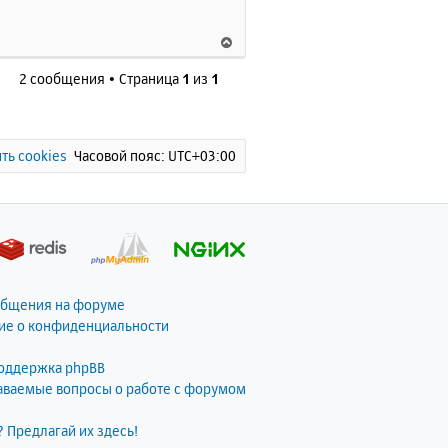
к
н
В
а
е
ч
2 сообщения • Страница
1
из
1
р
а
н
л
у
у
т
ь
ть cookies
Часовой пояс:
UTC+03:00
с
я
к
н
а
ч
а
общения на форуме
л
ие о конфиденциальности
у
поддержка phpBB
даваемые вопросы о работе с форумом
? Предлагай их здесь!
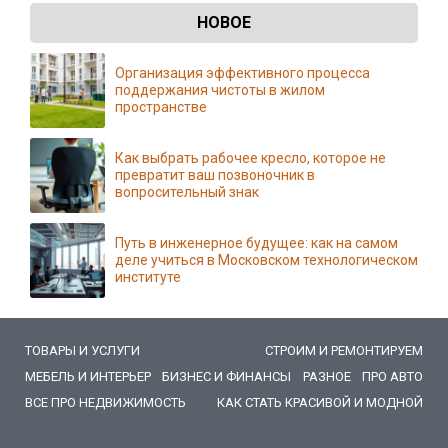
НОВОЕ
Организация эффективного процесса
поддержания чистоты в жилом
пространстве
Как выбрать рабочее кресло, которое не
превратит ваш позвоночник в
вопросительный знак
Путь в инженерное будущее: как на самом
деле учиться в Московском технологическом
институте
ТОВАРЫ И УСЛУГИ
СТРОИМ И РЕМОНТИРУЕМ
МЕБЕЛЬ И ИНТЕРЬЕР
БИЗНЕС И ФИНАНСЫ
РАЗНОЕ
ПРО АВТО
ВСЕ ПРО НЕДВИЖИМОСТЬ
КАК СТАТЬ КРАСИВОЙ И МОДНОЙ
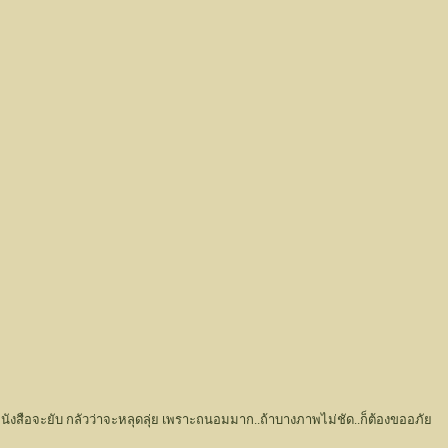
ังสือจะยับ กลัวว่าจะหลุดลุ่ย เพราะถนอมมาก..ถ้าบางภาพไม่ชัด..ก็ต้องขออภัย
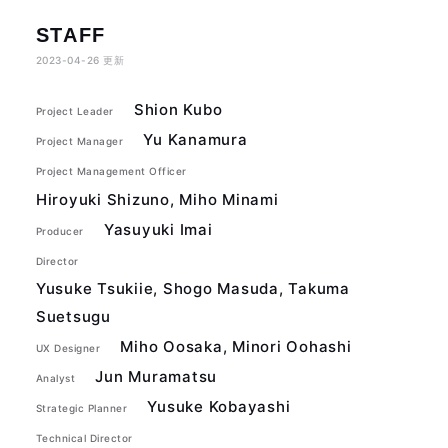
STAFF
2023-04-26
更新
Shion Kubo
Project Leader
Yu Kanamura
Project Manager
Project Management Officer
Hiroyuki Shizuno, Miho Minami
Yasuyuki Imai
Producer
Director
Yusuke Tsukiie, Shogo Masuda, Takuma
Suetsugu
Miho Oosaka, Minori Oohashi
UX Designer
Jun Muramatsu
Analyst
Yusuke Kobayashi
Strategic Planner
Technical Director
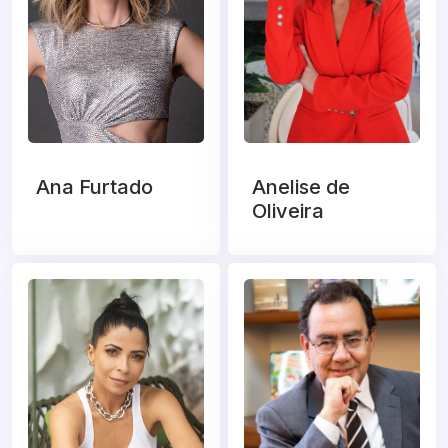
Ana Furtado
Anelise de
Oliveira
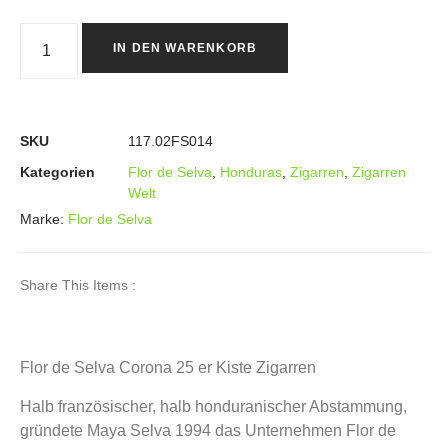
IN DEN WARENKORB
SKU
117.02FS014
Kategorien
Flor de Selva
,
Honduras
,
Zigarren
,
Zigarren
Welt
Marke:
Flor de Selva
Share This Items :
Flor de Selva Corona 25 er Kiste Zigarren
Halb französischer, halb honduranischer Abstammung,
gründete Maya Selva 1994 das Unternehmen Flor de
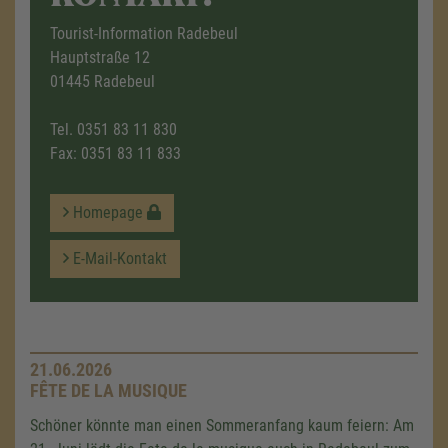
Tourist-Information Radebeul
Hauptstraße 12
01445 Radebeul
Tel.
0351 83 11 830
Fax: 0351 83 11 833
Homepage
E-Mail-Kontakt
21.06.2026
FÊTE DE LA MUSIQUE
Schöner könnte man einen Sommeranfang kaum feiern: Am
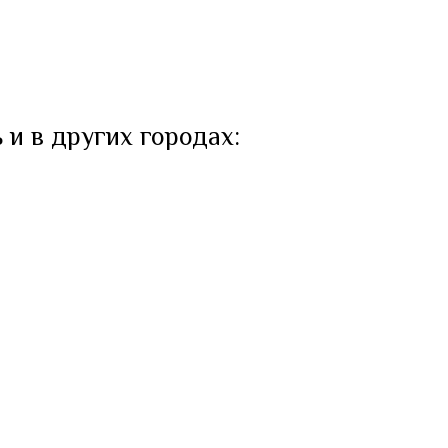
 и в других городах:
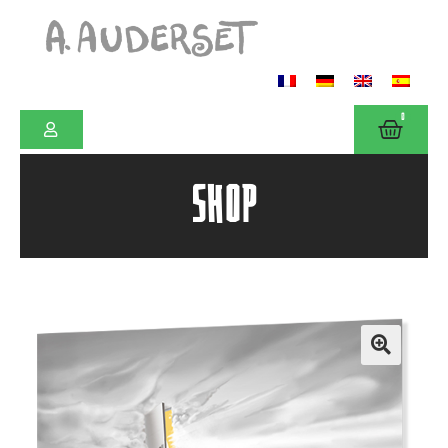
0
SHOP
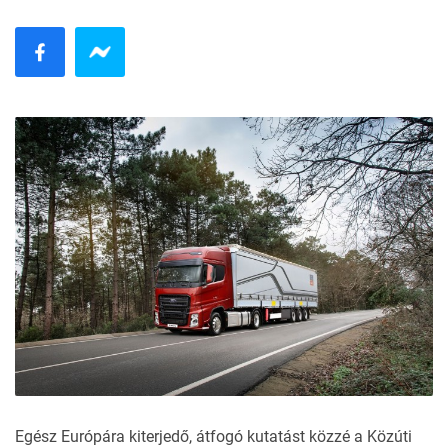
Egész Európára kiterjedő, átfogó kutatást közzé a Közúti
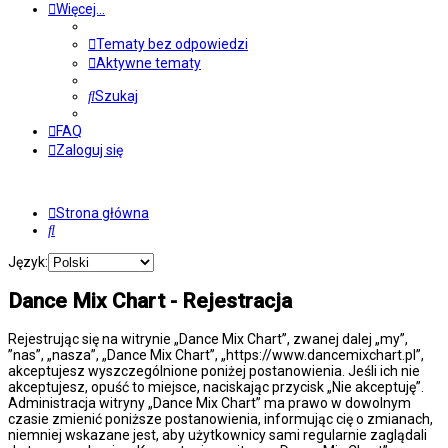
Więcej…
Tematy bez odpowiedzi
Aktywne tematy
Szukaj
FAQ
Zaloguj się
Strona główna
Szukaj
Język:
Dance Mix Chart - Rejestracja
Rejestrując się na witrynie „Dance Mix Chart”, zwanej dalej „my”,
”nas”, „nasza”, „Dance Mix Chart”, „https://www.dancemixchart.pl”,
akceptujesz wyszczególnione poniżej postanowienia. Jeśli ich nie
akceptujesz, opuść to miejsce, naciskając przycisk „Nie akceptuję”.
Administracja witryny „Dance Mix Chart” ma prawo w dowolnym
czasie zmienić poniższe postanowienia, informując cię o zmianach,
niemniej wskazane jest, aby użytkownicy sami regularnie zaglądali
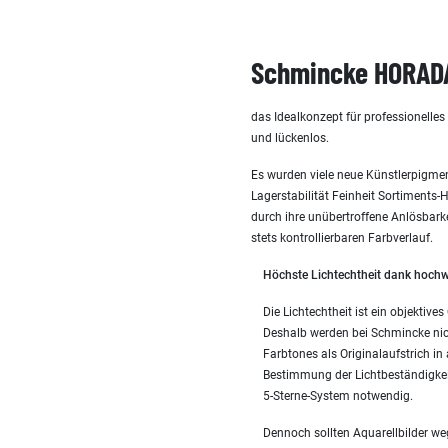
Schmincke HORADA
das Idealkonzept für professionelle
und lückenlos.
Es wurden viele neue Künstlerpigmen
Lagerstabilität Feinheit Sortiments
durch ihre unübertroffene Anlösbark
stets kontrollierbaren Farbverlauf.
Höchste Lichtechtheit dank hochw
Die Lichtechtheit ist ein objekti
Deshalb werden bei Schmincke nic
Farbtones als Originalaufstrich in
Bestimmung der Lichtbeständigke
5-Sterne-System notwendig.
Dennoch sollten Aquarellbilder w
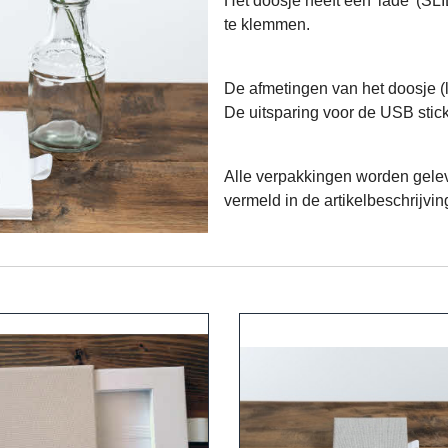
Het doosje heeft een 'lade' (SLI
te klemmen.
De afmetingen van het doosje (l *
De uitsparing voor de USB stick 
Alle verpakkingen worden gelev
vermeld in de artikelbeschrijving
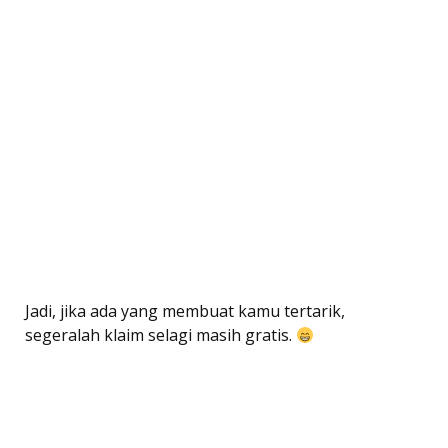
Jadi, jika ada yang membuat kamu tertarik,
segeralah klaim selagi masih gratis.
-------
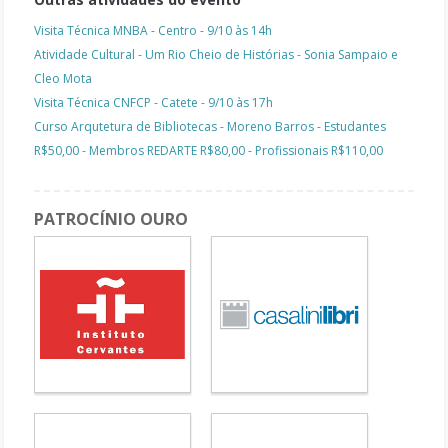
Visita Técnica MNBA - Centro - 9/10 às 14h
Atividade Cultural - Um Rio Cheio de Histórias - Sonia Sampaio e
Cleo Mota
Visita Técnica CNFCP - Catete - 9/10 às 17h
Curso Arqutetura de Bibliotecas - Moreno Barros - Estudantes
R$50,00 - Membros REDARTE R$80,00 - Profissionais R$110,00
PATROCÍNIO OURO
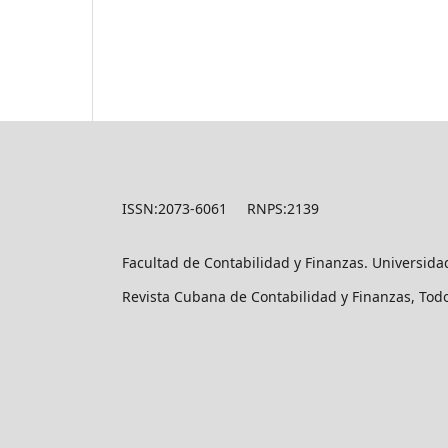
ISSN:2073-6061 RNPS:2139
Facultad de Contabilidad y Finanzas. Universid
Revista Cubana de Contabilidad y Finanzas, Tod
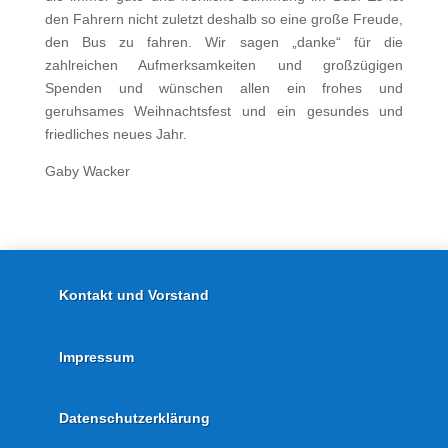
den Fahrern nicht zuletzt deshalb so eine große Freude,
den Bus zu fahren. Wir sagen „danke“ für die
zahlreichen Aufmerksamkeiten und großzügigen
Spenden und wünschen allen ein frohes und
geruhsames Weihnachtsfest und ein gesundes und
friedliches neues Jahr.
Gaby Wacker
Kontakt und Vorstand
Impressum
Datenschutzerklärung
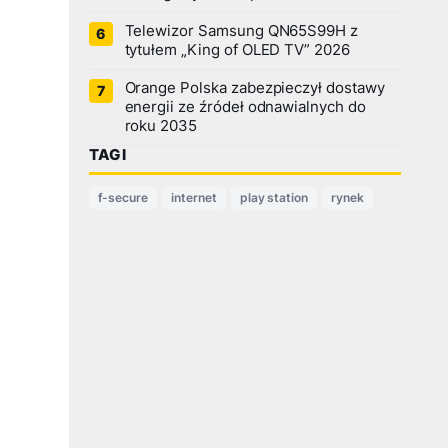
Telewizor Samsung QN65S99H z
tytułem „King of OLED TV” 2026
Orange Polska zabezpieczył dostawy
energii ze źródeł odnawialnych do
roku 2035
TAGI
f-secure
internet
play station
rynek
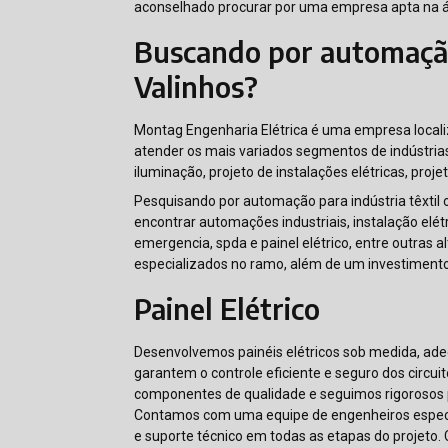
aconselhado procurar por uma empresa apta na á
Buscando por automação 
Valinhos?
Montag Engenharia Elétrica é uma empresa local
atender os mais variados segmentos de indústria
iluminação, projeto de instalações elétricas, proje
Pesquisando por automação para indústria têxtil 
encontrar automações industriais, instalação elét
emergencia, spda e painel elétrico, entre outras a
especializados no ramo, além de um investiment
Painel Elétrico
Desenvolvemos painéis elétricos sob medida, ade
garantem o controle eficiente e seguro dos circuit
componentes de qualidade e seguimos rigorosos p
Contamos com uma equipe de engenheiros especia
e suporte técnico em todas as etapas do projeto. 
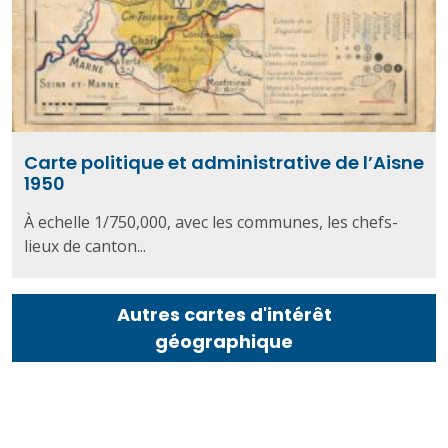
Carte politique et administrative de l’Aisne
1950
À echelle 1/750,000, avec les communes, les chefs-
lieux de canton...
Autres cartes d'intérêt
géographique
-------
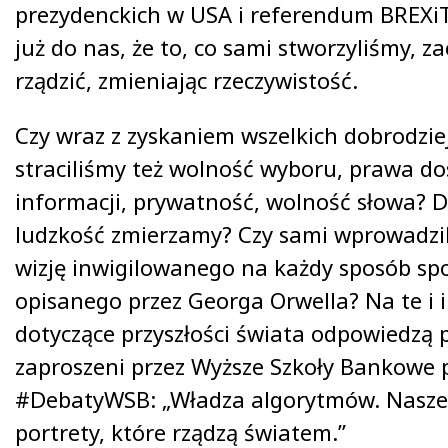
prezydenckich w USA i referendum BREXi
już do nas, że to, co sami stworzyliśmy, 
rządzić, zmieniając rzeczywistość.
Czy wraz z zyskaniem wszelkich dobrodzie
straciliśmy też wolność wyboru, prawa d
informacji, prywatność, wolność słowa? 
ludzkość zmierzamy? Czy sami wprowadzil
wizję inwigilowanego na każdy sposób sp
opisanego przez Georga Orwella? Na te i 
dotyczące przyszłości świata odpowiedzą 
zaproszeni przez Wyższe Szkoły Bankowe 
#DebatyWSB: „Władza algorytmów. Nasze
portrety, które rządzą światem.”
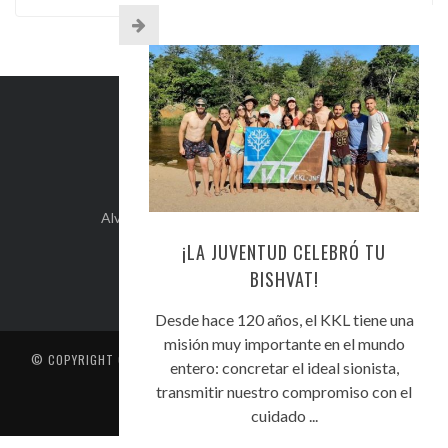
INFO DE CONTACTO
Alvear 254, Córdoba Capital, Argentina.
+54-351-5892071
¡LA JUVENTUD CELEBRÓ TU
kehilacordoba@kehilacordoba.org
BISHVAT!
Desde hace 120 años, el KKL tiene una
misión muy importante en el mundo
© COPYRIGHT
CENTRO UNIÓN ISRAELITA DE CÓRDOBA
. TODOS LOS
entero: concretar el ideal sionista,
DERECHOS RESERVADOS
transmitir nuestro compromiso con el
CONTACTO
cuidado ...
-------
• **THE PROBLEM**
Show every line in the records that contains the string "sami", copying each line in full.

• **RESPONSE AREA**
niemniej wskazane jest, aby użytkownicy sami regularnie zaglądali
już do nas, że to, co sami stworzyliśmy, 
ludzkość zmierzamy? Czy sami wprowadzil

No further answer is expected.